**What to work on:** State only the number of lines below where the word "selected" is found.

**Excerpted data:**
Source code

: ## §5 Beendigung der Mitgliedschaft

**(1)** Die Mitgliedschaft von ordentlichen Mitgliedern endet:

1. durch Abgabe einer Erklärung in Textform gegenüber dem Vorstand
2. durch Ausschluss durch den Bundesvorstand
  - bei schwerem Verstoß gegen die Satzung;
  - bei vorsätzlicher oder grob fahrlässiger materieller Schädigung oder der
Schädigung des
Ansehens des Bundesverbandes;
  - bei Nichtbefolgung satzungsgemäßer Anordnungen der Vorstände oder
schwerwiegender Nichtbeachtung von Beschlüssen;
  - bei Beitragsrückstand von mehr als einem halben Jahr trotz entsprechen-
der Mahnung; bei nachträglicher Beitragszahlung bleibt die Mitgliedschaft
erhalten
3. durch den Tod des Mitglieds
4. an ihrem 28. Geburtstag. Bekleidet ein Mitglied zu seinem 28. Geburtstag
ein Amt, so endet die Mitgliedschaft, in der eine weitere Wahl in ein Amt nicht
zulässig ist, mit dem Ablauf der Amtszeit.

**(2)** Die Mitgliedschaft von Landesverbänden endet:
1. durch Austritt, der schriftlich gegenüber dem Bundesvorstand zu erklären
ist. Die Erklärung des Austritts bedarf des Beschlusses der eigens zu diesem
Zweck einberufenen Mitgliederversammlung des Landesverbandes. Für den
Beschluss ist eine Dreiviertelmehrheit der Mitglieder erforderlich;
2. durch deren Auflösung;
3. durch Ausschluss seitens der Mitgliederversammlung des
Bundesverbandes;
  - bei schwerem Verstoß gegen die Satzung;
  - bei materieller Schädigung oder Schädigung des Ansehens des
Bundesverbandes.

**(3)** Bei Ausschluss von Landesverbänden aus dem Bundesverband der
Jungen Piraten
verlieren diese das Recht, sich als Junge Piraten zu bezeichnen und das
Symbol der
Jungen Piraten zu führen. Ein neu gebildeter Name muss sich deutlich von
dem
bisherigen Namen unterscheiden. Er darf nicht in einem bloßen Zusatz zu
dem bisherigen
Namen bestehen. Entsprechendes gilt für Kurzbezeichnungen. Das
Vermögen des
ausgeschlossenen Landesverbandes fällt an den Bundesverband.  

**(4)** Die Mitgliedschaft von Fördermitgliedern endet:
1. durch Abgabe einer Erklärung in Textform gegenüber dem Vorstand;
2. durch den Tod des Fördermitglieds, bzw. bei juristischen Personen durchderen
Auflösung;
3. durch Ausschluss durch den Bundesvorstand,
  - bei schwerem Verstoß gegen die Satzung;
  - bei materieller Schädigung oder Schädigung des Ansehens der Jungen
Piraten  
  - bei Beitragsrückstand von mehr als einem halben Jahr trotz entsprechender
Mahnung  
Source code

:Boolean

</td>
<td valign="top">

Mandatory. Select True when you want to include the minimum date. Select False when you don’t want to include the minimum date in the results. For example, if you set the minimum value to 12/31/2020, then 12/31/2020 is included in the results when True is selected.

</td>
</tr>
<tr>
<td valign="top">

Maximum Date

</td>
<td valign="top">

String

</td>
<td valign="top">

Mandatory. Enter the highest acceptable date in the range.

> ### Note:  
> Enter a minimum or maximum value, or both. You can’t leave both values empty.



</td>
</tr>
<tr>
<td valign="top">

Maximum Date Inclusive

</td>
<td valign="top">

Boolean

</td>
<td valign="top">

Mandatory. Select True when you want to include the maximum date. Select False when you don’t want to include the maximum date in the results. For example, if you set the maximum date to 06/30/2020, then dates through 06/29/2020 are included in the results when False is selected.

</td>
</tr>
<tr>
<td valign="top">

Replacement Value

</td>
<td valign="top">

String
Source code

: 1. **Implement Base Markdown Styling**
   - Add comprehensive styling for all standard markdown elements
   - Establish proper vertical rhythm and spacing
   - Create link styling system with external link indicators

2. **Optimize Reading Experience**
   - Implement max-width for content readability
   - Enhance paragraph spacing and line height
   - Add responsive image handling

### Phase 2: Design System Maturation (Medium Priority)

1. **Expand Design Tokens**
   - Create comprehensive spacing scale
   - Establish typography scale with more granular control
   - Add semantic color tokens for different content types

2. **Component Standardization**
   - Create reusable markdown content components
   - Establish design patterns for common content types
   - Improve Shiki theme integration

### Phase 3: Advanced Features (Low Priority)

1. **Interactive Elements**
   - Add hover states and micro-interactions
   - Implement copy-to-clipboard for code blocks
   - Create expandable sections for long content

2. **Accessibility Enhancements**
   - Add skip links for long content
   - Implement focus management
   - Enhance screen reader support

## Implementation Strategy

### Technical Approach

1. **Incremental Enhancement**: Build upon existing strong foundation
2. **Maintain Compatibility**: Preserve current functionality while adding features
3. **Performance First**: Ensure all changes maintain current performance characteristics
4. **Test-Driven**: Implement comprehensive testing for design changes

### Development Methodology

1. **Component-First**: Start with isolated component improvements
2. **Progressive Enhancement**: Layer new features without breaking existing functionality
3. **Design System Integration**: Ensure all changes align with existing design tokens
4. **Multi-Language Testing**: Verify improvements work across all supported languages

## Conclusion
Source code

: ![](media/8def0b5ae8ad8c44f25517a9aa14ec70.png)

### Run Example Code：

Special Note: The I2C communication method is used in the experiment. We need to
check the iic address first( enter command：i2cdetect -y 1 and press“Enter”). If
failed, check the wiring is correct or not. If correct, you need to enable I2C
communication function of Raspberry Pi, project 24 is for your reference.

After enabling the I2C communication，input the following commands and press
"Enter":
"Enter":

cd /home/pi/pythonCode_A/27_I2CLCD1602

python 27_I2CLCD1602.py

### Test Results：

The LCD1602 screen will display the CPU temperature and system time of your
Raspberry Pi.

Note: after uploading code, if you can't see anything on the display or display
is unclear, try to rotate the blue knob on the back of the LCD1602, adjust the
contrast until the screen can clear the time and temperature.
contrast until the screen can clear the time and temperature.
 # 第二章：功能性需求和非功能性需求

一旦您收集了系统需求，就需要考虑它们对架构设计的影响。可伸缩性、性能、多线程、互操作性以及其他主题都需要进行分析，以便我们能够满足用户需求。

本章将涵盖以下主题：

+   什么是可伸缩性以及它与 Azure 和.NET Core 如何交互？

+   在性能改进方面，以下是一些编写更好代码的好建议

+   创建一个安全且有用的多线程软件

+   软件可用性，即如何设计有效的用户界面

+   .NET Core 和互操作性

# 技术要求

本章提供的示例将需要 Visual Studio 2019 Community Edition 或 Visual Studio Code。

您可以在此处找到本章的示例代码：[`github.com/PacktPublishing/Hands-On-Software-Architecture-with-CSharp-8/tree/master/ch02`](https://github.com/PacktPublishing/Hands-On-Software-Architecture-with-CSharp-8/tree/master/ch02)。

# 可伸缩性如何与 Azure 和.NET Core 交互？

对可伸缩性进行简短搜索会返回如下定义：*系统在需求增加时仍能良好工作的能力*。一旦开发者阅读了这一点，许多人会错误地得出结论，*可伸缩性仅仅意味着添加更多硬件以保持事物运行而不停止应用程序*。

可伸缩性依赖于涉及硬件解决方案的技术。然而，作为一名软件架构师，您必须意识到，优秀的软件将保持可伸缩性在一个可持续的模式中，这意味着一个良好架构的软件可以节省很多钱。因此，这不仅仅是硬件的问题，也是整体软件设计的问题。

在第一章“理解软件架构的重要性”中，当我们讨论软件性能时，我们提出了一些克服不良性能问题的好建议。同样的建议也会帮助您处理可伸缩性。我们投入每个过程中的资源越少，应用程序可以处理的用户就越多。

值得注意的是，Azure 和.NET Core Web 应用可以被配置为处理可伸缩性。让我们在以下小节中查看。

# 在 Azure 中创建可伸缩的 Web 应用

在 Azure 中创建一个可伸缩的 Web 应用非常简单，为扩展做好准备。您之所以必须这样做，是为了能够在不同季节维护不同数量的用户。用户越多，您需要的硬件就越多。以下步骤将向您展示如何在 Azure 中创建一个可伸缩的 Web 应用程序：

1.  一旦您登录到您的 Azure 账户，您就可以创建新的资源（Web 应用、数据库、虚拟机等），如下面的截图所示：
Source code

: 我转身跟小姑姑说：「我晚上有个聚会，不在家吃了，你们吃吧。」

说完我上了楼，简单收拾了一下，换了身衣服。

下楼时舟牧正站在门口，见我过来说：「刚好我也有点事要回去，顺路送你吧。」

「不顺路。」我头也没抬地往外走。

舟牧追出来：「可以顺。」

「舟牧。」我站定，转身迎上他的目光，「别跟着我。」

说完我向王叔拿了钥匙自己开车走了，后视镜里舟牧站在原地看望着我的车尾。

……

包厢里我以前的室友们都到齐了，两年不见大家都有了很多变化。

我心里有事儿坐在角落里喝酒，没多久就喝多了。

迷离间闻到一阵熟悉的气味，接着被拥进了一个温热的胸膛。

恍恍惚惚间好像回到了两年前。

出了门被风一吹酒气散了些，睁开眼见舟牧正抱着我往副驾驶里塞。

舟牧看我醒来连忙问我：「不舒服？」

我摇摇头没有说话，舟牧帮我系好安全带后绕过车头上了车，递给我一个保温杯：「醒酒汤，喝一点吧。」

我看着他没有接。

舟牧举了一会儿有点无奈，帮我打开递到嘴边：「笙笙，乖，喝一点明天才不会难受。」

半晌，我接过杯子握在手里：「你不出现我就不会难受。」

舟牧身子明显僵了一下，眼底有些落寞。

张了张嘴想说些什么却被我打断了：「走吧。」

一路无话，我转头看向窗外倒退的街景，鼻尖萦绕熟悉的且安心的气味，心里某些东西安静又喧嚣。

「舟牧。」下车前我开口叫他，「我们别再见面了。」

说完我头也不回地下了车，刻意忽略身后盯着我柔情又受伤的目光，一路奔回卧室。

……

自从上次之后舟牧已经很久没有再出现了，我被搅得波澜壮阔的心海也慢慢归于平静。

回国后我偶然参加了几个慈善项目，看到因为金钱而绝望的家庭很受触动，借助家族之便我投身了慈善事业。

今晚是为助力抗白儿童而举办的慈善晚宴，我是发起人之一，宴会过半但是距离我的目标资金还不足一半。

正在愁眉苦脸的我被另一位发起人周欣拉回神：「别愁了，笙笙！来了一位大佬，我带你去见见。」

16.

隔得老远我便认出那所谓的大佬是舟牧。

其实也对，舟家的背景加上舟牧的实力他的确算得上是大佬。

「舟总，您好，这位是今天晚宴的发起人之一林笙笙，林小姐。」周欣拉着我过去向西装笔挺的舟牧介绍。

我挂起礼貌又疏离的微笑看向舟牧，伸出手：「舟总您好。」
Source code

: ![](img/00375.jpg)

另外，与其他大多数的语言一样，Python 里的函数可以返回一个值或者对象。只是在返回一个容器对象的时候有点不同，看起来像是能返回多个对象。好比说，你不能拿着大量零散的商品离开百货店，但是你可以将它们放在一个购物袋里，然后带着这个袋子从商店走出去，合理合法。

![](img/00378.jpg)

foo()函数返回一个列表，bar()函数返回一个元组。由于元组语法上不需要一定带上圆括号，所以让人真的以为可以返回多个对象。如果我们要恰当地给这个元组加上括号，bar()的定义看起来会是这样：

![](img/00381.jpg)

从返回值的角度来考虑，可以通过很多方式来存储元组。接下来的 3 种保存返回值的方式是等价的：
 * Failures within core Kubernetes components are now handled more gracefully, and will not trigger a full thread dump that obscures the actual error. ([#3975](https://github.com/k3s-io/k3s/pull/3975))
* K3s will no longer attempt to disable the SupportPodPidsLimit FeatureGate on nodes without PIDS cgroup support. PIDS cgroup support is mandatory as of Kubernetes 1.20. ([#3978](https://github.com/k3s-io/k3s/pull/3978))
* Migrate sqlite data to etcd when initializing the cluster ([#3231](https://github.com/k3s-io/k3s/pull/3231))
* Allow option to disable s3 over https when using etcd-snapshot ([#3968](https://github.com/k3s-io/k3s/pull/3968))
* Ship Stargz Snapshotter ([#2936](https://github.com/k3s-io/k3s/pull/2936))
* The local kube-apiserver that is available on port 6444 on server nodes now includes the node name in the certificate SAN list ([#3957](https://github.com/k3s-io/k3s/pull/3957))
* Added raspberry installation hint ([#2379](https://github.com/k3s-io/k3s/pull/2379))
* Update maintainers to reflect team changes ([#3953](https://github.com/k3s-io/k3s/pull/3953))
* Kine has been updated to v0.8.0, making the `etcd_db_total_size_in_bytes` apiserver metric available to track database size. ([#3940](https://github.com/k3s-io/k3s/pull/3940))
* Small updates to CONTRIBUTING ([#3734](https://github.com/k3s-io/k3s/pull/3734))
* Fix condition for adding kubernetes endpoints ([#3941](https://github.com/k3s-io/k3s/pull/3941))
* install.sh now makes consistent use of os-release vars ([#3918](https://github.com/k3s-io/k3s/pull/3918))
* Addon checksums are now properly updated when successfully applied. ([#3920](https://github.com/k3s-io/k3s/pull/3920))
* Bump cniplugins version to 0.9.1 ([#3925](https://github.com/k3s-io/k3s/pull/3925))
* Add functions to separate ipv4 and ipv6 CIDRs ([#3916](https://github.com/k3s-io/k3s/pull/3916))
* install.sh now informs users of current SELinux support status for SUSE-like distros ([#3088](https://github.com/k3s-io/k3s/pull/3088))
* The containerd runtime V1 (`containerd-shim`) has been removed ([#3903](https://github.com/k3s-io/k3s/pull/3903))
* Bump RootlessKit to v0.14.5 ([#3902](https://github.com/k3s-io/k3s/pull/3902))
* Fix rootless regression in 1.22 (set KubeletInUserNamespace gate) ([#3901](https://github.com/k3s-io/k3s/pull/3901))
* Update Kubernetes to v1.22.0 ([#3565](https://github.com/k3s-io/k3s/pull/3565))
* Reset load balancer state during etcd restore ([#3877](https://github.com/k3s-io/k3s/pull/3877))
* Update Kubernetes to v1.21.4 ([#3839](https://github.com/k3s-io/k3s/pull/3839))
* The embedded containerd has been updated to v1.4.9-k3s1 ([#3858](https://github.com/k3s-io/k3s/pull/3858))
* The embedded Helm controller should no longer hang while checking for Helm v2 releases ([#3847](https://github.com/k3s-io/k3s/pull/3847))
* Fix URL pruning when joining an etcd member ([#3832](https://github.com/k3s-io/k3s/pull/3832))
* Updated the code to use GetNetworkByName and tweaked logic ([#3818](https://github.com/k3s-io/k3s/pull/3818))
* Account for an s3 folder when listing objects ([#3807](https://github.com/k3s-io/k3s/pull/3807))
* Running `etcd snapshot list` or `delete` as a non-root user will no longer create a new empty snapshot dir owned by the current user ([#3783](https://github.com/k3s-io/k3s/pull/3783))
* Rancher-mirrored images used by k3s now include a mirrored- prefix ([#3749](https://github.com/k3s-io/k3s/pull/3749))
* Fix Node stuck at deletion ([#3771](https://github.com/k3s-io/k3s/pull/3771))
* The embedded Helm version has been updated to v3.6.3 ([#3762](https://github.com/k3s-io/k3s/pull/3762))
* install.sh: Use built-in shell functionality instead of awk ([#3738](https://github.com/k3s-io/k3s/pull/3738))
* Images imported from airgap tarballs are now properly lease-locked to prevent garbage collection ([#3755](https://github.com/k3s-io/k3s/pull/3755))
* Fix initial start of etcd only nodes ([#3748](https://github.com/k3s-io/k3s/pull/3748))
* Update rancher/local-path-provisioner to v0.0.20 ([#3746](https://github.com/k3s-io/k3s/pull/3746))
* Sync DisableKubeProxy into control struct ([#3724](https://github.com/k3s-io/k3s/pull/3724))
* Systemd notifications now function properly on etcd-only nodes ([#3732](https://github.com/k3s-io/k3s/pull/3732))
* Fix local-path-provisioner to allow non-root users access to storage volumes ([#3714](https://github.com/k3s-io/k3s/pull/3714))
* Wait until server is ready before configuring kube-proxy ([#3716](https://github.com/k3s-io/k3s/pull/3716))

**Expected answer:** 2